Полная гибель всерьез — страница 31 из 65

А.Е. Пресняков подчеркивает: «Образование мелких вотчинных княжеств путем дробления наследственных владений разных линий потомства Всеволода III — явление сравнительно позднее, и нарастает оно в прямой зависимости от утраты их владетельными князьями политического влияния в пользу великокняжеской власти, окрепшей в руках московских князей». Следовательно, чем сильнее становилась Москва, чем больше власти концентрировалось в руках Даниловичей, чем ближе оказывалась вожделенная ими цель — власть над всем и вся в Великороссии («централизованное государство» а ля рюсс), тем — парадоксально — все интенсивнее шел процесс властно-территориального, вотчинного дробления. Одно подгоняло другое, одно давало жизненные силы и шансы другому. Прямо противоположному (казалось бы!).

И здесь же автор делает поразительный вывод, смелость и глубина которого явно недооценены в отечественной науке. «Удел есть доля князей в общей с братьями вотчине, полученная по духовной отца. Основные черты удельного владения — наследственность уделов, отсутствие права завещательного распоряжения ими, возврат выморочного удела в семейное владение для раздела между братьями, возможность частичного передела для сохранения пропорционального соотношения размеров долей — сближают его с крестьянским долевым земледелием (выделено мной. — Ю.П.),с которым оно разделяет также черту неустойчивости этой формы владения, т. е. тенденцию к распаду на вполне обособленные вотчины».

Главное, пожалуй, произнесено. Русская власть уподоблена русской передельной общине. Ведь то, что пишет А.Е. Пресняков об эволюции власти в XIII–XV вв., поразительным образом перекликается, схоже с изгоевским видением бытования передельной общины в XVIII–XX вв. Причем и власть, и община долгое время держатся на взаимодействии и борьбе двух противоположных тенденций. Напомню: по А.С. Изгоеву, тенденция к образованию поземельной частной собственности встречала сопротивление общинно-эгалитарной (как таковой), включавшей действие механизма передела земли. Но это сопротивление было одновременно — и объективно! — и взаимодействием. Энергия борьбы-сотрудничества двух этих разных движений и обеспечивала жизнедеятельность общины.

То же самое — типологически — мы видим и в случае с властью. Природа удела близка природе крестьянского владения землей в рамках общины. И во властной сфере обнаруживается передел с целью «сохранения пропорционального соотношения размеров долей». И т. п. Таким образом, мы имеем дело (в соответствующую эпоху) с передельным типом власти. В работе «Полная гибель всерьез» я назвал господствующий у нас последние два столетия тип социальности передельным. Теперь, видимо, следует сделать вывод о передельной власти, существовавшей на Руси в ордынский период ее истории.

▶ ИСХОДНЫЕ ДАННЫЕ
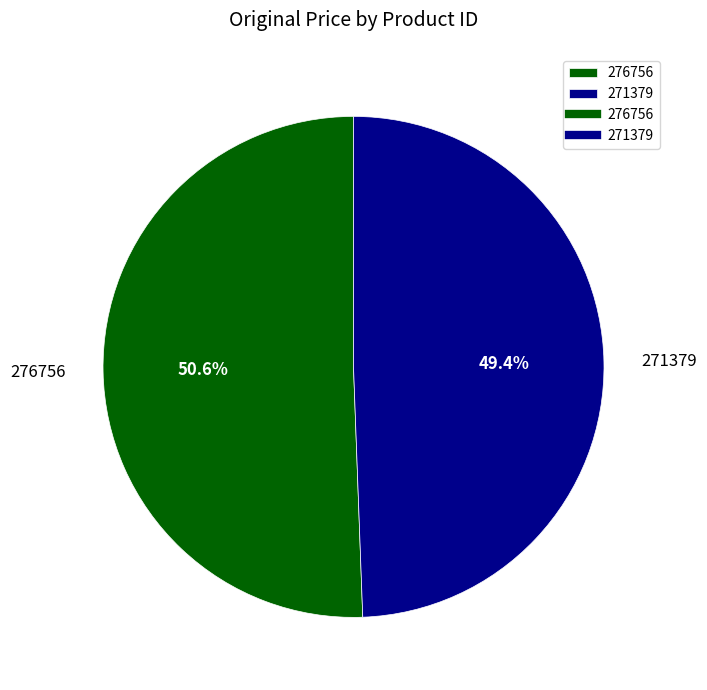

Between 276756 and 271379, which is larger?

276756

▶ ВЫПОЛНИТЕ ЗАДАНИЯ
• 1. Перечислите основные черты удельного владения, которые называются в исходном тексте.
• 2. Перескажите списком абзац исходного текста, начинающийся словами «Главное, пожалуй, произнесено», сохранив его основные факты.
• 3. К какому периоду истории Руси исходный текст относит существование передельной власти?

▶ ОТВЕТЫ ПО ПОРЯДКУ
• 1.
- наследственность уделов
- отсутствие права завещательного распоряжения ими
- возврат выморочного удела в семейное владение для раздела между братьями
- возможность частичного передела для сохранения пропорционального соотношения размеров долей

• 2.
- Русская власть уподоблена русской передельной общине.
- Взгляд А.Е. Преснякова на эволюцию власти в XIII–XV вв. схож с изгоевским видением передельной общины в XVIII–XX вв.
- И власть, и община долгое время держатся на взаимодействии и борьбе двух противоположных тенденций.
- По А.С. Изгоеву, тенденции к образованию поземельной частной собственности сопротивлялась общинно-эгалитарная тенденция с механизмом передела земли.
- Это сопротивление было одновременно и взаимодействием, а энергия борьбы-сотрудничества обеспечивала жизнедеятельность общины.

• 3. К ордынскому периоду.